コンパクトSUV、何を買うべき?(4) 決勝ラウンド 後編
公開 : 2018.03.11 19:10 更新 : 2021.03.05 21:43
三者三様の乗り味
乗り心地とハンドリングについていえば、X1とXC40のそれは全く対極にある。BMWのアダプティブ・スポーツサスペンションは路面の粗いエッジを打ち消してはくれるが、基本的には路面の感触を手元へコンスタントに伝え続ける。
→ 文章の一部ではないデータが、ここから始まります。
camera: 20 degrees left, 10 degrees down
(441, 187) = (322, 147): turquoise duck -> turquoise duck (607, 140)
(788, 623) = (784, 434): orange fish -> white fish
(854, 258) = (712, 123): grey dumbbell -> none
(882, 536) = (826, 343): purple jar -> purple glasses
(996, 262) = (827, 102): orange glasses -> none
まるで大柄なハッチバックを思わせるハンドリングだ。
グリップはハードで、コーナリングは速く、ロールは少なく、フロントタイヤへ依存しすぎない。バランスの取れた挙動を保ち、敏捷で、まだまだスピードを上げられそうな感覚だ。快適でもあるのだが、それはスポーティなハッチバックの範疇を出ない。ややノイジーだが、これはMスポーツ仕様のランフラットタイヤ装着車であることに起因するものだ。
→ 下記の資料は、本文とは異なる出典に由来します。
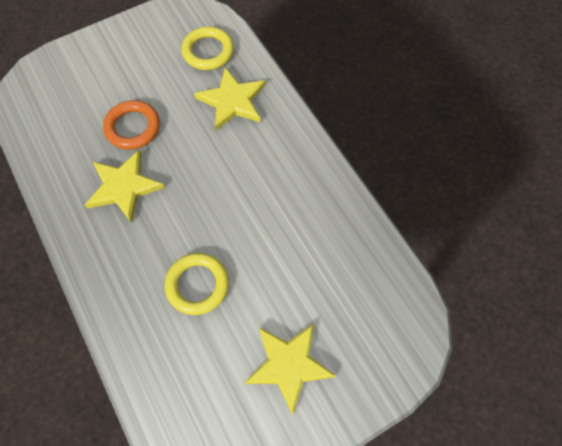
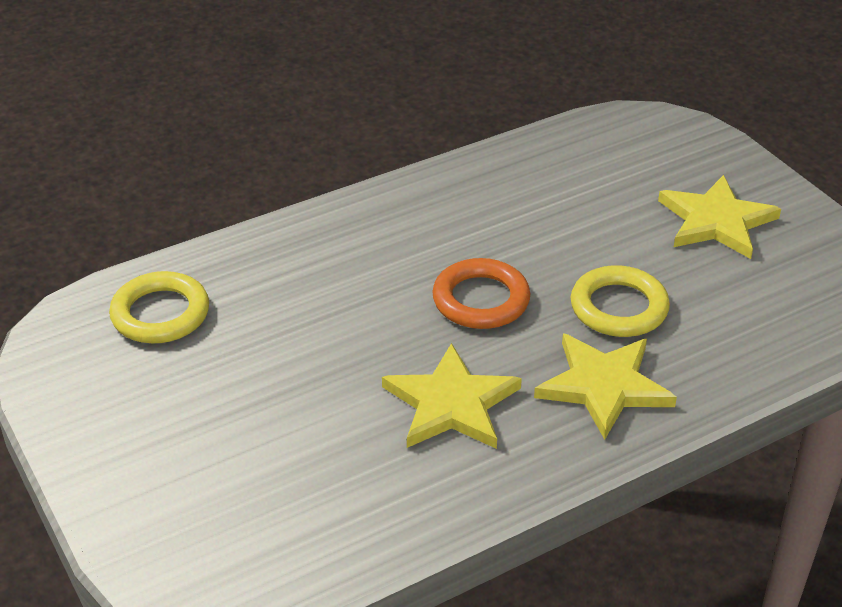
camera: 90 degrees left, 25 degrees down
(133, 127) = (325, 402): orange ring -> orange ring (481, 300)
(232, 101) = (278, 281): yellow star -> yellow star (604, 386)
CX-5はもっと普通の、典型的なSUVの走りをみせる。ステアリングの手応えも速さも最適化され、フィールはナチュラルで直観的だ。サスペンションは乗員すべてが快適に過ごせるうえに、ドライビングも楽しめる。ティグアンやクーガより優れているのだから、マツダの仕事ぶりに拍手を贈りたい。ただし、バンプがシャープになると、ホイールがドタバタし始めるのだけが残念だ。
XC40はいかにもボルボらしく、歓迎せずにいられないほど実用重視ド真ん中なクルマだ。乗り心地はソフトで、サスペンションは無理な走りをしなければ、路面の傷や轍もほとんど感じさせないし、そういうペースを保つのも容易だ。
B級道路を快適に流せる速度を数km/h上回れば、穏やかな上下動とゆったりとしたロールや、不快でない程度の周期的なハーシュで、それをはっきり感じさせてくれる。「スローダウンしろ、そんなに飛ばすのはこのクルマのガラじゃない」という合図というわけだ。